═════ Data extracts
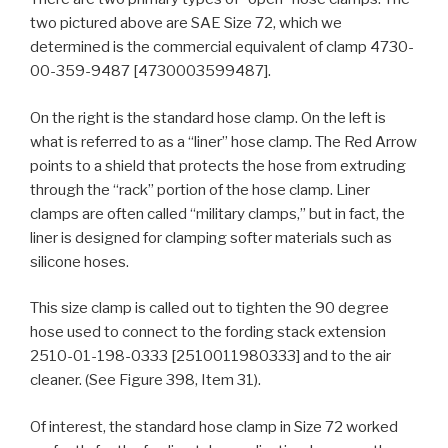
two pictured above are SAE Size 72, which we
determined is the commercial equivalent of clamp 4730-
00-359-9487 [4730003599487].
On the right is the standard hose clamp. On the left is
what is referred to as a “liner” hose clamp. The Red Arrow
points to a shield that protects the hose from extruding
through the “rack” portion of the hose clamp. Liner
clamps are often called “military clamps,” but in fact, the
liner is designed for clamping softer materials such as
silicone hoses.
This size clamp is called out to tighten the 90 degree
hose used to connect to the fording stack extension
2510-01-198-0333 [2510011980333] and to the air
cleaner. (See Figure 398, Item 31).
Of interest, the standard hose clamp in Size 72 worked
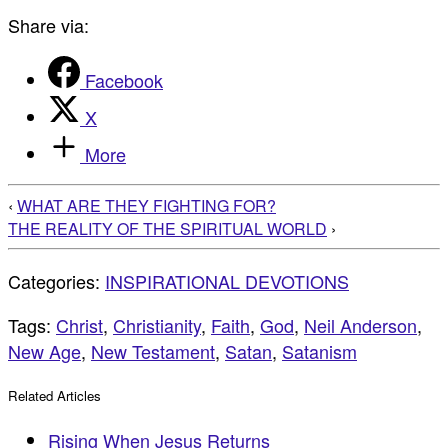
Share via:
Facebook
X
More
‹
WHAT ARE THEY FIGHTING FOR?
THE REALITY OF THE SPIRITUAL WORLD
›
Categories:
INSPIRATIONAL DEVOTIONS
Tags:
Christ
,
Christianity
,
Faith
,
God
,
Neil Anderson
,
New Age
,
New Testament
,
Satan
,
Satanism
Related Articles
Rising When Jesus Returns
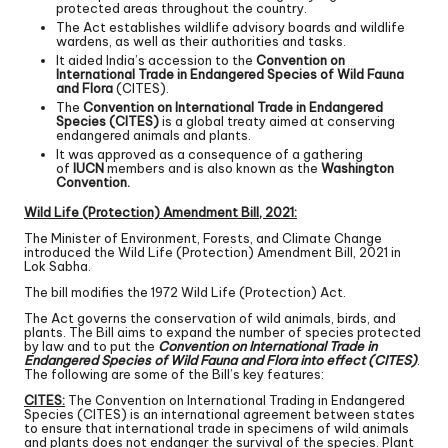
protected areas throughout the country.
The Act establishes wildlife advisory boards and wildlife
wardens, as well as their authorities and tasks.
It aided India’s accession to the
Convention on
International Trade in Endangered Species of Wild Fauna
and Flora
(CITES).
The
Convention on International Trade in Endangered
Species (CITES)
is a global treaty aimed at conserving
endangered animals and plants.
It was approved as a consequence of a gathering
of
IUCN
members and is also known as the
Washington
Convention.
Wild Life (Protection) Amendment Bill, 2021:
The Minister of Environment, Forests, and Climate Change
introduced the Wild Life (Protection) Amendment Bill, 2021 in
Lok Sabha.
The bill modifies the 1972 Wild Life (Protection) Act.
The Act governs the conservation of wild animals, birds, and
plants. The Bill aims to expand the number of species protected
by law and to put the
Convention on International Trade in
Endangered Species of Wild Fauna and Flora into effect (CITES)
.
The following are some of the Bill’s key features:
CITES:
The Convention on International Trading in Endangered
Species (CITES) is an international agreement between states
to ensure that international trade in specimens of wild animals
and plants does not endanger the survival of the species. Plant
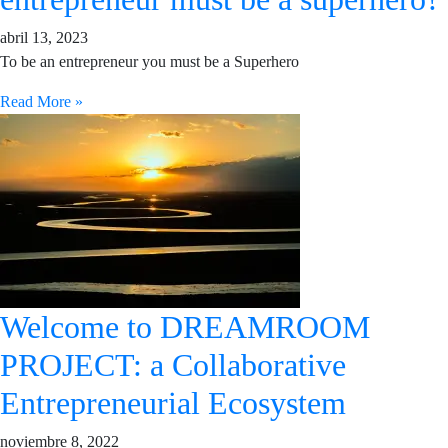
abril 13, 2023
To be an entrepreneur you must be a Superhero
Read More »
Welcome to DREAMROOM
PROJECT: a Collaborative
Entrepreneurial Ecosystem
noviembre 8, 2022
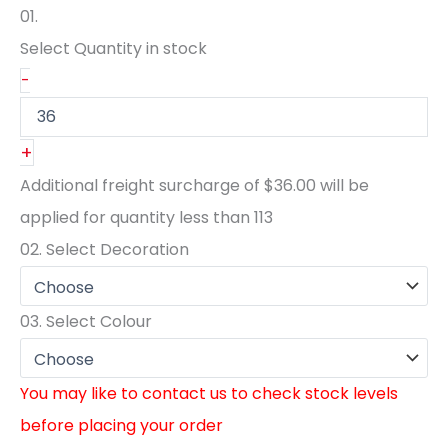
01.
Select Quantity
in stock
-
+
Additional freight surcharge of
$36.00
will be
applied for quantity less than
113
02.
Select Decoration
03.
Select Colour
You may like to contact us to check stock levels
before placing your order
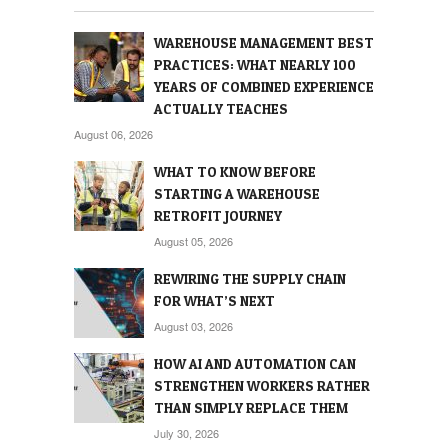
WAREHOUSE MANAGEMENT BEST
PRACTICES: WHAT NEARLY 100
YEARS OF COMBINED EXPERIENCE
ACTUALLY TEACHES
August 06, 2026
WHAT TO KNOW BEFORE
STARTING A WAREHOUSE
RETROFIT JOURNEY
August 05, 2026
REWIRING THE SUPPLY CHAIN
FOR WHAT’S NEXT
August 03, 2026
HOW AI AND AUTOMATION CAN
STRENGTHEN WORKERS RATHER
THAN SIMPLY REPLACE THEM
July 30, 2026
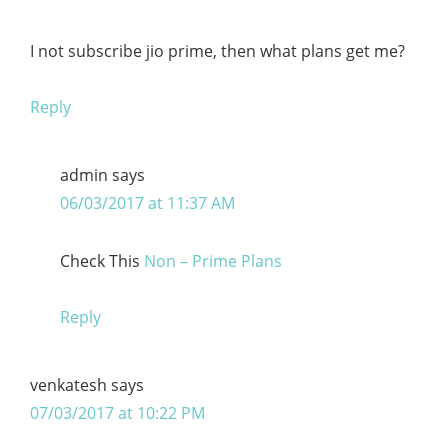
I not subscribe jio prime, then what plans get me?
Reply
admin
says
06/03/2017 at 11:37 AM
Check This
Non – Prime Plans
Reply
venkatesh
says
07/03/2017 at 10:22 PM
══════════
═════ Data extracts
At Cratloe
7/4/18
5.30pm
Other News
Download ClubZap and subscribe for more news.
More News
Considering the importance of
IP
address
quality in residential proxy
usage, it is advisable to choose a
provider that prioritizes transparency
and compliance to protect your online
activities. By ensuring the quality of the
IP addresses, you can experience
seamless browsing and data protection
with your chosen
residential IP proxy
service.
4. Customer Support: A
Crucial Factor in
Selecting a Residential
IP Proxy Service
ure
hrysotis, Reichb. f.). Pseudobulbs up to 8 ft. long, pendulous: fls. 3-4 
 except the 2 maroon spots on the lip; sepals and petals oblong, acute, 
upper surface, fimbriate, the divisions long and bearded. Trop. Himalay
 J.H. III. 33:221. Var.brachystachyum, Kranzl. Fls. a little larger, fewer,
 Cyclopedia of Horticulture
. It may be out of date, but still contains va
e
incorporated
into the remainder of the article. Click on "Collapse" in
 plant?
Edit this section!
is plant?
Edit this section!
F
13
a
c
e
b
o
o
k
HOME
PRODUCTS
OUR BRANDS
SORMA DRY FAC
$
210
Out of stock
══════════
═════ Data extracts
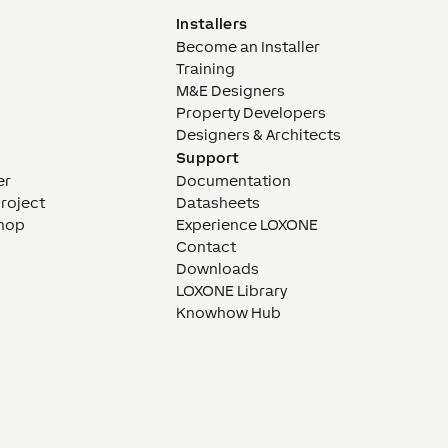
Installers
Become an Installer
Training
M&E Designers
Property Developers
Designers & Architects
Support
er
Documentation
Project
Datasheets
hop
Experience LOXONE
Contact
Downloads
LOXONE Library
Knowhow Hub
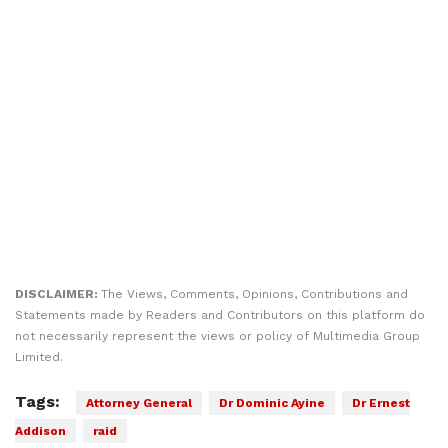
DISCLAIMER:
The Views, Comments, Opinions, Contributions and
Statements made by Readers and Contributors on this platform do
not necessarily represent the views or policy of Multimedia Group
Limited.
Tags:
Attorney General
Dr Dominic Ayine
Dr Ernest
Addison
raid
══════════
Task directions: Only the lines that hold the word "called" are wanted; each should be pulled from the records.

Answer box:
clamps are often called “military clamps,” but in fact, the
This size clamp is called out to tighten the 90 degree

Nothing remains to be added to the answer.